Duras, la vie qui va
Duras, la vie qui va, textes de Marguerite Duras, adaptation et mise en scène de Claire Deluca et Jean-Marie Lehec.
C’est une rencontre entre deux personnages tombés de nulle part, sur fond de pépiements d’oiseaux et silhouettes d’arbres miniatures au lointain.
Elle (Claire Deluca), promène Zigou, son chien, et Lui (Jean-Marie Lehec), en panne d’essence depuis deux ans, son bidon troué. Sommes-nous dans un square, dans la rue, ou dans un service psychiatrique ? Ils se rencontrent, ils se racontent, aussi décalés l’un que l’autre.
Elle, a un mari de cent ans, tombé dans le canal de la Marne au Rhin, et un jeune livreur qui lui tourne autour. Lui, sept enfants en bas âge et du temps à ne savoir qu’en faire, bibliothécaire à la Mazarine, il parle de sa femme, légale et sexy, et d’une Mercedes-Benz.
Langage codé, phrases en suspens, jeux de mots et de situations, philosophie de trottoir… Chacun imagine et s’invente. Elle, pleine de bon sens et d’évidence, qui eut un lion comme animal de compagnie. Lui, dépassé mais de bonne volonté, qui dit visser des boulons dans sa tête, jusqu’à en devenir fou. Ils sont hors du temps et des limites, et la balle est toujours hors jeu.
Il y a de la dérive, de l’absurde, de la poésie et de l’ironie. Il y a de l’affabulation et de la compétition, de la surenchère. Il y a deux paumés, clowns tragiques dans un cercle de craie «cocassien» qui fait référence à la piste et au burlesque. Il y a l’oiseau perturbateur «Allo-allo c’est moi» ! le grand vent qui casse, comme du verre, la tête de la femme, les choses que l’on croit avoir dit, alors qu’il n’en est rien.
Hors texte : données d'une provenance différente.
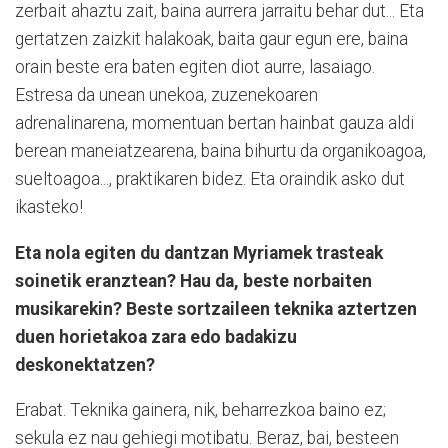
zerbait ahaztu zait, baina aurrera jarraitu behar dut... Eta
gertatzen zaizkit halakoak, baita gaur egun ere, baina
orain beste era baten egiten diot aurre, lasaiago.
Estresa da unean unekoa, zuzenekoaren
adrenalinarena, momentuan bertan hainbat gauza aldi
berean maneiatzearena, baina bihurtu da organikoagoa,
sueltoagoa..., praktikaren bidez. Eta oraindik asko dut
ikasteko!
Eta nola egiten du dantzan Myriamek trasteak
soinetik eranztean? Hau da, beste norbaiten
musikarekin? Beste sortzaileen teknika aztertzen
duen horietakoa zara edo badakizu
deskonektatzen?
Erabat. Teknika gainera, nik, beharrezkoa baino ez;
sekula ez nau gehiegi motibatu. Beraz, bai, besteen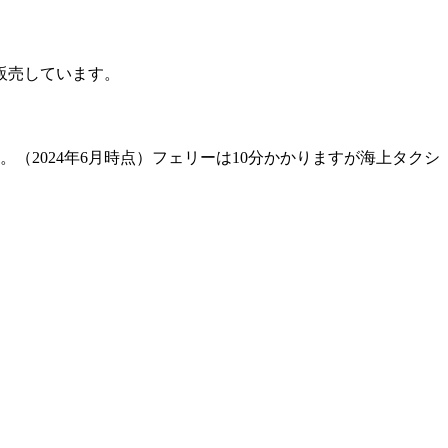
販売しています。
（2024年6月時点）フェリーは10分かかりますが海上タクシ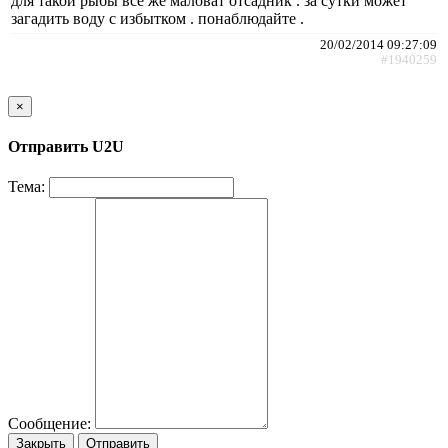
для такой рыбы все же маловат отсадник . за сутки может
загадить воду с избытком . понаблюдайте .
20/02/2014 09:27:09
#1940259
×
Отправить U2U
Тема:
Сообщение:
Закрыть
Отправить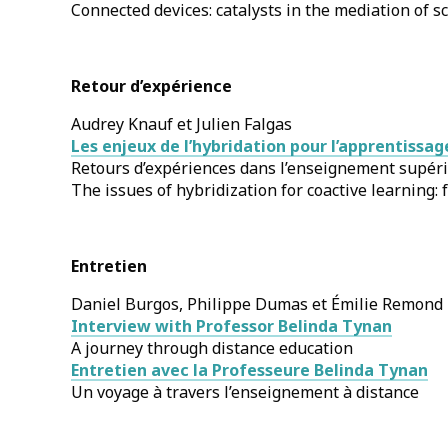
Connected devices: catalysts in the mediation of s
Retour d’expérience
Audrey Knauf et Julien Falgas
Les enjeux de l’hybridation pour l’apprentissag
Retours d’expériences dans l’enseignement supér
The issues of hybridization for coactive learning
Entretien
Daniel Burgos, Philippe Dumas et Émilie Remond
Interview with Professor Belinda Tynan
A journey through distance education
Entretien avec la Professeure Belinda Tynan
Un voyage à travers l’enseignement à distance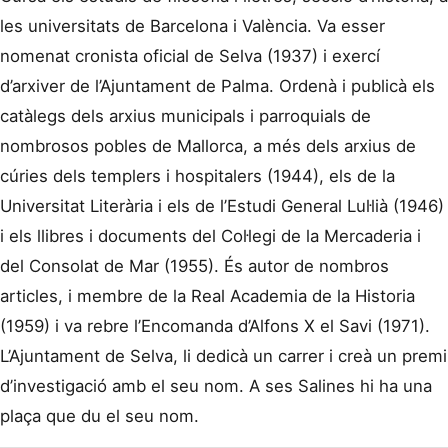
les universitats de Barcelona i València. Va esser
nomenat cronista oficial de Selva (1937) i exercí
d’arxiver de l’Ajuntament de Palma. Ordenà i publicà els
catàlegs dels arxius municipals i parroquials de
nombrosos pobles de Mallorca, a més dels arxius de
cúries dels templers i hospitalers (1944), els de la
Universitat Literària i els de l’Estudi General Lul·lià (1946)
i els llibres i documents del Col·legi de la Mercaderia i
del Consolat de Mar (1955). És autor de nombros
articles, i membre de la Real Academia de la Historia
(1959) i va rebre l’Encomanda d’Alfons X el Savi (1971).
L’Ajuntament de Selva, li dedicà un carrer i creà un premi
d’investigació amb el seu nom. A ses Salines hi ha una
plaça que du el seu nom.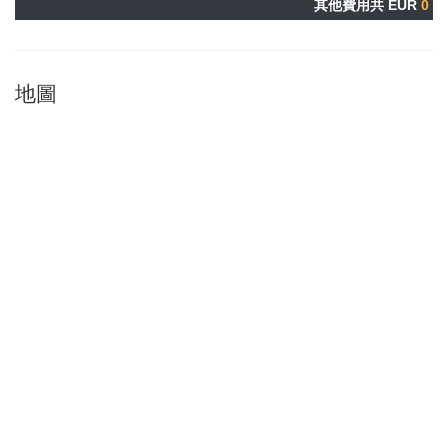
其他費用共 EUR
0
地圖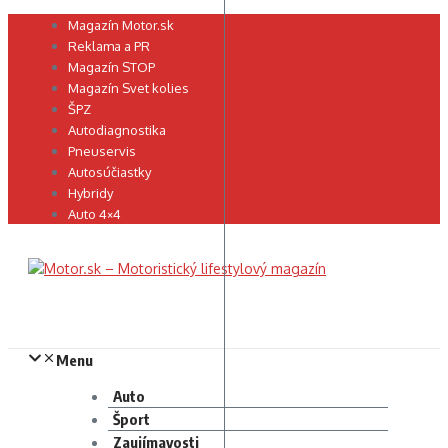
Preskočiť
Magazín Motor.sk
na
Reklama a PR
obsah
Magazín STOP
Magazín Svet kolies
ŠPZ
Autodiagnostika
Pneuservis
Autosúčiastky
Hybridy
Auto 4×4
Menu
Auto
Šport
Zaujímavosti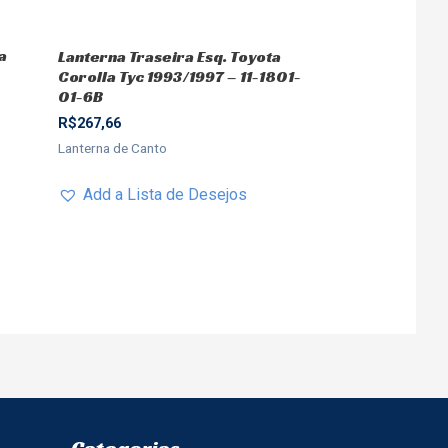
a
Lanterna Traseira Esq. Toyota
-
Corolla Tyc 1993/1997 – 11-1801-
01-6B
R$
267,66
Lanterna de Canto
Add a Lista de Desejos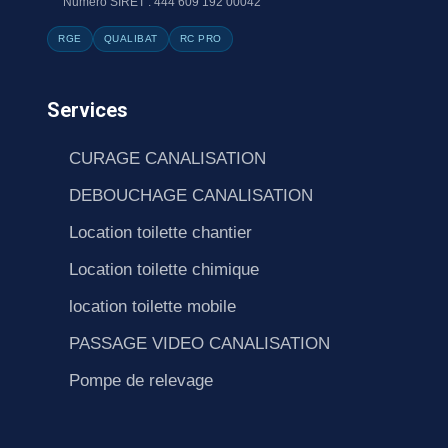
Numéro SIRET : 444 609 192 00042
RGE
QUALIBAT
RC PRO
Services
CURAGE CANALISATION
DEBOUCHAGE CANALISATION
Location toilette chantier
Location toilette chimique
location toilette mobile
PASSAGE VIDEO CANALISATION
Pompe de relevage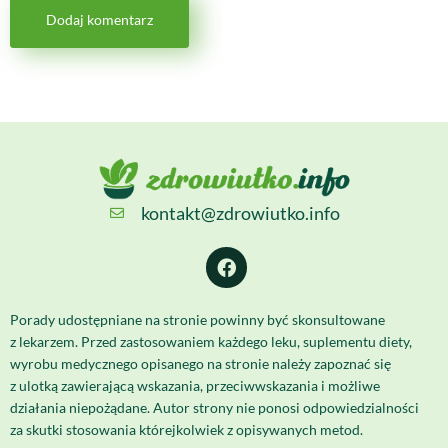
kontakt@zdrowiutko.info
Porady udostępniane na stronie powinny być skonsultowane
z lekarzem. Przed zastosowaniem każdego leku, suplementu diety,
wyrobu medycznego opisanego na stronie należy zapoznać się
z ulotką zawierającą wskazania, przeciwwskazania i możliwe
działania niepożądane. Autor strony nie ponosi odpowiedzialności
za skutki stosowania którejkolwiek z opisywanych metod.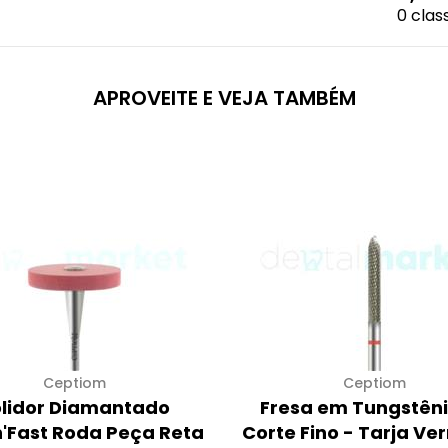
0 clas
APROVEITE E VEJA TAMBÉM
Ceptiom
Ceptiom
lidor Diamantado
Fresa em Tungstêni
n'Fast Roda Peça Reta
Corte Fino - Tarja Ve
Les textes sont issus de différentes œuvres de Marguerite Duras, et Claire Deluca n’en est pas à son coup d’essai. Depuis 65, l’écrivaine l’accompagne, et elle a, cette année-là, joué Les Eaux et forêts et La Musica au Théâtre Mouffetard, puis au Studio des Champs-Élysées.
Aujourd’hui, les deux adaptateurs et metteurs en scène, qui ont présenté en 2011, Le Shaga, à l’Athénée-Louis Jouvet, puisent dans toutes les époques de l’œuvre et tous les styles, du récit au théâtre : Les Eaux et Forêts où se croisent trois personnages sur un passage clouté et où Zigou entre en piste ; Le Shaga, une pièce sur le langage (1968) , avec jeux de mots et invention d’une langue, où une femme se met soudain à parler, un matin, en se réveillant. Les Yeux verts, extraits compulsifs édités en 80 dans Les Cahiers du Cinéma, avec la complicité de Serge Daney ; La Vie matérielle où, en 87, Duras tente d’expliquer son rapport à l’alcool. Il y a aussi (1993) Le Monde extérieur, qui réunit articles de journaux, préfaces, lettres et textes publiés ou non ; enfin Ecrire, en 93 aussi, où Marguerite Duras dit: « Il faut «écrire pour écrire, pas pour ce qu’on écrit et que l’écriture est ce qui permet de ne pas sombrer dans la folie».
Comédie ou tragédie, cette compilation tissée de dérision et de provocation, conversation loufoque et huis-clos de fantaisie? La forme est ici minimaliste, mais va, comme la vie. Marguerite Duras disait, lors d’une séance de travail enregistrée par Claire Deluca en 67 : «Ce sont des gens qui parlent et que la parole entraîne. Qu’est-ce qu’ils ont en commun ? Une certaine folie. Leur mystère, c’est cette faculté fantastique de fabulation. Il y a là-dedans une gaîté essentielle, un pessimisme très joyeux. Un pessimisme qui a le fou rire, si vous voulez. Au fond de tout cela, bien sûr, il y a une intuition de l’absurdité…»
On est au cœur de l’absurde et de la subversion où tout est dans le déséquilibre des mots et les comédiens savent en jouer. De facture classique et sans surprise, le duo sert ce texte comme deux instrumentistes au bord d’un trottoir, laissant à Duras toujours le dernier mot.
Brigitte Rémer
Théâtre de Poche-Montparnasse, 75 Bd du Montparnasse, 75006. Tél : 01-45-44-50-21, du mardi au samedi, à 19h30, le dimanche à 15h30, jusqu’au 10 novembre.